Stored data

────

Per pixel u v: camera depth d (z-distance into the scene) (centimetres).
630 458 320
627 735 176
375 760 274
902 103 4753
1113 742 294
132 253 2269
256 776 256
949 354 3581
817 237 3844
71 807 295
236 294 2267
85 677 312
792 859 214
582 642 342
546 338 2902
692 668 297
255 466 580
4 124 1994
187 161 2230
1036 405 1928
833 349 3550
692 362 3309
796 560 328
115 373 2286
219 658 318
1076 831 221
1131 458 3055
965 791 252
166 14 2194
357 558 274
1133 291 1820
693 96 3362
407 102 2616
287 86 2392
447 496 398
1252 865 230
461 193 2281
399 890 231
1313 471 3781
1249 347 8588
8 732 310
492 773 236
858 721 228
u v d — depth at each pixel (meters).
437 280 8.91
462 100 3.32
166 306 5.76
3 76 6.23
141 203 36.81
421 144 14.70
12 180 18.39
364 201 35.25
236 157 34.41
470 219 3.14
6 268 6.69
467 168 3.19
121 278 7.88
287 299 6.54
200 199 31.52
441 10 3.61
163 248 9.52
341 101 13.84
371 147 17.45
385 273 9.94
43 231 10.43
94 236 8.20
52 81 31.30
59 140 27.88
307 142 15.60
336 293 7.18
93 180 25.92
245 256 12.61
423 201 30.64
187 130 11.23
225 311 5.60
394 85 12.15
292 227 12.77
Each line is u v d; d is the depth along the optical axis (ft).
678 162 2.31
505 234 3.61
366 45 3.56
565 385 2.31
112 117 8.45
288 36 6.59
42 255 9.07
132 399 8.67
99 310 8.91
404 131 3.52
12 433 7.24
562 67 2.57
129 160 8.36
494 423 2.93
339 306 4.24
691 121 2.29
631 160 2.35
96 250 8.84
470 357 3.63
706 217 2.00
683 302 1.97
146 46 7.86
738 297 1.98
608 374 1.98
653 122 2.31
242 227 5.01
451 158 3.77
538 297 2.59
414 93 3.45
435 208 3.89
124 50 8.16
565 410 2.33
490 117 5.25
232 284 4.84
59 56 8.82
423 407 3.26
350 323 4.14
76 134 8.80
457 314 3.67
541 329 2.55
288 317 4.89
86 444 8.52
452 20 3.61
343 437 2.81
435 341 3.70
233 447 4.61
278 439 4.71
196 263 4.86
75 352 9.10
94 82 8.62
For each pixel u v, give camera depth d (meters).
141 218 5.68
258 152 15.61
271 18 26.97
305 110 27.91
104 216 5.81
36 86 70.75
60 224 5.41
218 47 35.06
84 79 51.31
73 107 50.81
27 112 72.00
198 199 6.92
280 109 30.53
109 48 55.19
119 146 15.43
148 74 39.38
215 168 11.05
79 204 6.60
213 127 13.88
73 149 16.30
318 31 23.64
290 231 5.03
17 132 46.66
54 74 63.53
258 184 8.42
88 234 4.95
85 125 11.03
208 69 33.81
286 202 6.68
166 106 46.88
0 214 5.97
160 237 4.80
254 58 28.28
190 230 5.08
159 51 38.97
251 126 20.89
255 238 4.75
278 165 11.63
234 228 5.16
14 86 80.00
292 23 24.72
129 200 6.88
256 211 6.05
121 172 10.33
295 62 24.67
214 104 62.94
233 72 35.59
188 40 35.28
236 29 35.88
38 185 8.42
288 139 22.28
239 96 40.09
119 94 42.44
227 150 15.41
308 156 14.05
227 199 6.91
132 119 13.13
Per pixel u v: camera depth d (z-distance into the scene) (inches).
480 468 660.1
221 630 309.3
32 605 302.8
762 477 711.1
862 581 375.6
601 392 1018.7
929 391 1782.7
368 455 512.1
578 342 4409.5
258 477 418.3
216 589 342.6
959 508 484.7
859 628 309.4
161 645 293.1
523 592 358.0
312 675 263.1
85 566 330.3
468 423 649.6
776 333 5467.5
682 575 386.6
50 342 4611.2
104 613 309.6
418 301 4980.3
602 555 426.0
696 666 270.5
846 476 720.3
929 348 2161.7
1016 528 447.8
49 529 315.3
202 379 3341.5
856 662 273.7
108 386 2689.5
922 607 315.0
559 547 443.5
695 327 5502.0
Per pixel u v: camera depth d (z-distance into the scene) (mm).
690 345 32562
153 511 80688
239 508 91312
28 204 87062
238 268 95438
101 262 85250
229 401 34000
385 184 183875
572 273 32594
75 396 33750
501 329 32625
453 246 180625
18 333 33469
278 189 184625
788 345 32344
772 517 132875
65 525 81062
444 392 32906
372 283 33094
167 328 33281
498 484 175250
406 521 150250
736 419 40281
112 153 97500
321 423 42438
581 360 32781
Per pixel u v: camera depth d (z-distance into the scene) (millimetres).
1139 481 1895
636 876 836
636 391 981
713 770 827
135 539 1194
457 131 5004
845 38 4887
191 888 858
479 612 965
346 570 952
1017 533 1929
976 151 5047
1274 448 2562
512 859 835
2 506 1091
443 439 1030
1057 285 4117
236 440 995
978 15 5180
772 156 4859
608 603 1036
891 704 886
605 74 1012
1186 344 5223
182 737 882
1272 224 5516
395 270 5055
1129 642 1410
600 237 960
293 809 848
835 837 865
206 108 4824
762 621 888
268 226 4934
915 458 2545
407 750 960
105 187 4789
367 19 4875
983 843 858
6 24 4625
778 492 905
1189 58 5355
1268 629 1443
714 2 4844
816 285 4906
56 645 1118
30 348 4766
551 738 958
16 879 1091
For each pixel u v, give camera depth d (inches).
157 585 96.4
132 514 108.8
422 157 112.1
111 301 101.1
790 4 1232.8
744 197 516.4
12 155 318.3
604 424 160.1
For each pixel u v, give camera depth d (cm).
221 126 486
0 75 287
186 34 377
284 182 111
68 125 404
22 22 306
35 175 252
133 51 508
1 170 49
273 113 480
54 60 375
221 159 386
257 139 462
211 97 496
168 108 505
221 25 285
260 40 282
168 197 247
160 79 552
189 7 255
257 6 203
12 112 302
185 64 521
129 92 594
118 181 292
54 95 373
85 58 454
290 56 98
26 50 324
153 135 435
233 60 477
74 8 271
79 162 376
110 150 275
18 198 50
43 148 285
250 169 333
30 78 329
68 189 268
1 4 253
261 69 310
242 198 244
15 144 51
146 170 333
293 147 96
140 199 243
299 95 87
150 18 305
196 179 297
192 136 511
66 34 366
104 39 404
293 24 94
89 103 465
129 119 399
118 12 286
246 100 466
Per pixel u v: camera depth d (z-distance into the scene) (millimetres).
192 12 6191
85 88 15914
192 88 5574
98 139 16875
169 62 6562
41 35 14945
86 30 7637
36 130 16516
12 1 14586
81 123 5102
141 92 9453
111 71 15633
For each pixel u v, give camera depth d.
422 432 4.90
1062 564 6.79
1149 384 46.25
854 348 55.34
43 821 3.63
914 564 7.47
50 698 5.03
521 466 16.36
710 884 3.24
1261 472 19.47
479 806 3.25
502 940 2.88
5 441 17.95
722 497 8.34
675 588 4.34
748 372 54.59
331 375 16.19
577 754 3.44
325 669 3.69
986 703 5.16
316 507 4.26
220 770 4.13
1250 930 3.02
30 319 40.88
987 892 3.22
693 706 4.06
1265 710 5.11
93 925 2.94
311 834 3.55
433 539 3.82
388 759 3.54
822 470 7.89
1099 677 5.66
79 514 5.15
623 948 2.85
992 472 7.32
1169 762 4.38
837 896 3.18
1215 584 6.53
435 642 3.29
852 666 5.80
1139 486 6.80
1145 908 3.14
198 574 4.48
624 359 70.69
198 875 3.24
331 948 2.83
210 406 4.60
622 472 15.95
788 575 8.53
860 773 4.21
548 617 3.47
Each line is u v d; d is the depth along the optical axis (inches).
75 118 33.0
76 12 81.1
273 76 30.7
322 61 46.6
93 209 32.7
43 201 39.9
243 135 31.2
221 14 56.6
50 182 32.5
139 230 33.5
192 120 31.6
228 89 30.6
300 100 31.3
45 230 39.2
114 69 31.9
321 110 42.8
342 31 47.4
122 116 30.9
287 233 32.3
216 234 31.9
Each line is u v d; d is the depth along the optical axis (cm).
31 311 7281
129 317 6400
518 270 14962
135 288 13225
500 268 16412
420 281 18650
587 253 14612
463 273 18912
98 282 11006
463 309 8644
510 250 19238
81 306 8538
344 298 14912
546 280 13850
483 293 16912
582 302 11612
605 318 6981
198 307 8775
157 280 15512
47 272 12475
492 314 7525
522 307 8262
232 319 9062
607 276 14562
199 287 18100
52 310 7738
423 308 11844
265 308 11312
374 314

────

## What you should do
Write down how many lines above contain the string "along", and nothing besides.

## Solution
3